**Requisitos das tarefas**
1. No trecho sobre Márcia Denser, como ela rotula a produção ficcional de Chico Buarque?
2. Filtre os registros e copie cada linha que contenha a palavra "reports".

*** Trecho do documento

Sobram tiros certeiros da polemista contra as ideologias neoliberais que promoveram isso. Os alvos passam pelos nomes dos ex-presidentes Reagan e George W. Bush; por instituições como Banco Mundial, FMI, CIA, Estados Unidos — principais instituições promotoras da pauperização mundial — e os chefetes-açus latino-americanos que abraçaram sorridentes o neoliberalismo: Carlos Andrés Pérez na Venezuela, Lúcio Gutiérrez no Equador, Alberto Fujimori no Peru, Carlos Menem na Argentina, Sánchez de Lozada na Bolívia, Fernando Henrique Cardoso no Brasil, entre outros.
Ácida observação
De Márcia Denser não escapa a ácida observação sobre a guinada à direita de Vargas Llosa (com direito a compará-lo ao eterno tucano Fernando Henrique Cardoso), ainda que mostre admiração pela obra do escritor peruano. Imerecidamente, Chico Buarque também não passa despercebido pelo poder de fogo de sua Uzi: ela demonstra clara aversão à produção ficcional que o compositor tem produzido, rotulando-a como “romances para se ler e esquecer imediatamente”. Sobram farpas para outras unanimidades literárias como José Saramago, Luis Fernando Verissimo e Jorge Amado.
Quando é para detonar a estupidez que tem hora e vez no cenário da cultura nacional, Márcia Denser dá nome e sobrenome a seus representantes. A lista é enorme e certamente conhecida de muitos: Paulo Coelho, Edir Macedo, Hebe Camargo, Padre Marcelo Rossi, Ivete Sangalo, Datena, Ratinho, Ana Maria Braga, Zezé Di Camargo e Luciano, entre outros. Sua metralhadora de palavras não fica apenas nas personalidades. Ela também não vê com bons olhos a Rede Globo, o Estadão, a Veja, a IstoÉ, a Caras, a Flip, o Jabuti, a revista Piauí e alguns artistas que só conseguem fazer cultura desde que subvencionados por alguma bolsa do Estado.
De modo geral, seus textos fogem à leveza contumaz da crônica. Aproximam-se de discussões mais acaloradas sobre os variados assuntos que estão na alça de mira da escritora.
Embora Márcia Denser mostre seu espírito belicista contra aquilo que Italo Moriconi chama de “bem pensar”, ou seja, “provocação ao poder e indignação contra quem se deixa enredar em suas fábulas”, não só de polêmicas ocupa-se a escritora. Admirações estão expressas nalguns textos. Algumas figuras importantes da intelectualidade e da literatura são frequentemente incensadas por ela: Antonio Candido, Cortázar, Paulo Francis, Affonso Romano de Sant’Anna, Oswald de Andrade, Marcelo Mirisola, Truman Capote, Hanna Arendt, Sérgio Miceli, Silviano Santiago, Octávio Paz, Naomi Klein, Borges, Jameson, Marilena Chauí.
Para quem conhece Márcia Denser da literatura, certamente vai ler prazerosamente os textos que compõem Literatices e Quase ficção — as duas “vinhetas” onde os textos mais se aproximam da crônica. E ambas as seções dialogam com as do tópico Crítica da Cultura… que, por sua vez, permite uma melhor apreensão da fuzilaria em forma de textos que a polêmica colunista assesta contra o neoliberalismo em Latitudes Geopolíticas. No saldo final da leitura do livro, fica a impressão de que Literatices poderia ser inserido em Gente, já que nesta “vinheta” os textos tratam quase que praticamente de escritores.

******
*** Material a processar

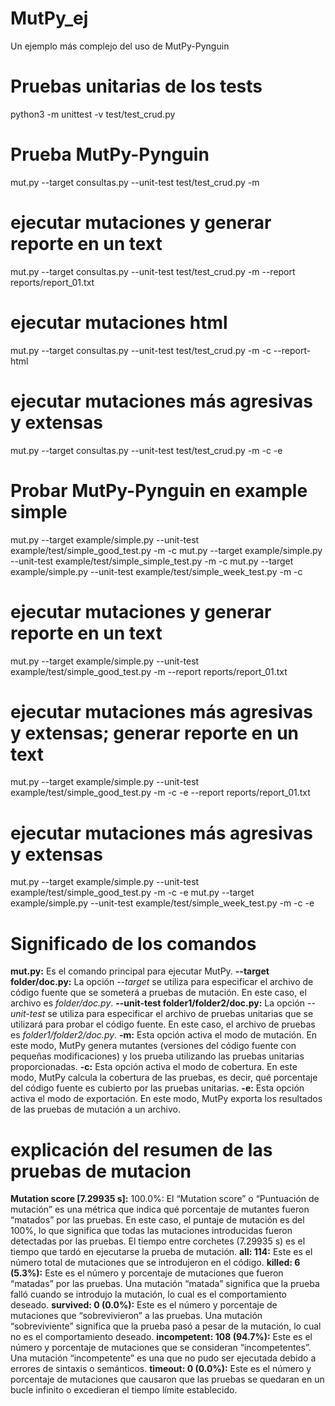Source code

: # MutPy_ej
Un ejemplo más complejo del uso de MutPy-Pynguin

# Pruebas unitarias de los tests 
python3 -m unittest -v test/test_crud.py

# Prueba MutPy-Pynguin
mut.py --target consultas.py --unit-test test/test_crud.py -m

# ejecutar mutaciones y generar reporte en un text
mut.py --target consultas.py --unit-test test/test_crud.py -m --report reports/report_01.txt

# ejecutar mutaciones html
mut.py --target consultas.py --unit-test test/test_crud.py -m -c --report-html

# ejecutar mutaciones más agresivas y extensas
mut.py --target consultas.py --unit-test test/test_crud.py -m -c -e

# Probar MutPy-Pynguin en example simple
mut.py --target example/simple.py --unit-test example/test/simple_good_test.py -m -c
mut.py --target example/simple.py --unit-test example/test/simple_simple_test.py -m -c
mut.py --target example/simple.py --unit-test example/test/simple_week_test.py -m -c
# ejecutar mutaciones y generar reporte en un text
mut.py --target example/simple.py --unit-test example/test/simple_good_test.py -m --report reports/report_01.txt
# ejecutar mutaciones más agresivas y extensas; generar reporte en un text
mut.py --target example/simple.py --unit-test example/test/simple_good_test.py -m -c -e --report reports/report_01.txt
# ejecutar mutaciones más agresivas y extensas
mut.py --target example/simple.py --unit-test example/test/simple_good_test.py -m -c -e
mut.py --target example/simple.py --unit-test example/test/simple_week_test.py -m -c -e

# Significado de los comandos
**mut.py:** Es el comando principal para ejecutar MutPy.
**--target folder/doc.py:** La opción *--target* se utiliza para especificar el archivo de código fuente que se someterá a pruebas de mutación. En este caso, el archivo es *folder/doc.py*.
**--unit-test folder1/folder2/doc.py:** La opción *--unit-test* se utiliza para especificar el archivo de pruebas unitarias que se utilizará para probar el código fuente. En este caso, el archivo de pruebas es *folder1/folder2/doc.py*.
**-m:** Esta opción activa el modo de mutación. En este modo, MutPy genera mutantes (versiones del código fuente con pequeñas modificaciones) y los prueba utilizando las pruebas unitarias proporcionadas.
**-c:** Esta opción activa el modo de cobertura. En este modo, MutPy calcula la cobertura de las pruebas, es decir, qué porcentaje del código fuente es cubierto por las pruebas unitarias.
**-e:** Esta opción activa el modo de exportación. En este modo, MutPy exporta los resultados de las pruebas de mutación a un archivo.

# explicación del resumen de las pruebas de mutacion
**Mutation score [7.29935 s]:** 100.0%: El “Mutation score” o “Puntuación de mutación” es una métrica que indica qué porcentaje de mutantes fueron “matados” por las pruebas. En este caso, el puntaje de mutación es del 100%, lo que significa que todas las mutaciones introducidas fueron detectadas por las pruebas. El tiempo entre corchetes (7.29935 s) es el tiempo que tardó en ejecutarse la prueba de mutación.
**all: 114:** Este es el número total de mutaciones que se introdujeron en el código.
**killed: 6 (5.3%):** Este es el número y porcentaje de mutaciones que fueron “matadas” por las pruebas. Una mutación “matada” significa que la prueba falló cuando se introdujo la mutación, lo cual es el comportamiento deseado.
**survived: 0 (0.0%):** Este es el número y porcentaje de mutaciones que “sobrevivieron” a las pruebas. Una mutación “sobreviviente” significa que la prueba pasó a pesar de la mutación, lo cual no es el comportamiento deseado.
**incompetent: 108 (94.7%):** Este es el número y porcentaje de mutaciones que se consideran “incompetentes”. Una mutación “incompetente” es una que no pudo ser ejecutada debido a errores de sintaxis o semánticos.
**timeout: 0 (0.0%):** Este es el número y porcentaje de mutaciones que causaron que las pruebas se quedaran en un bucle infinito o excedieran el tiempo límite establecido.
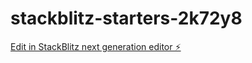 # stackblitz-starters-2k72y8

[Edit in StackBlitz next generation editor ⚡️](https://stackblitz.com/~/github.com/dalilamoruso/stackblitz-starters-2k72y8)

******

**Resultados por tarefa**
1. Como “romances para se ler e esquecer imediatamente”.

2.
mut.py --target consultas.py --unit-test test/test_crud.py -m --report reports/report_01.txt
mut.py --target example/simple.py --unit-test example/test/simple_good_test.py -m --report reports/report_01.txt
mut.py --target example/simple.py --unit-test example/test/simple_good_test.py -m -c -e --report reports/report_01.txt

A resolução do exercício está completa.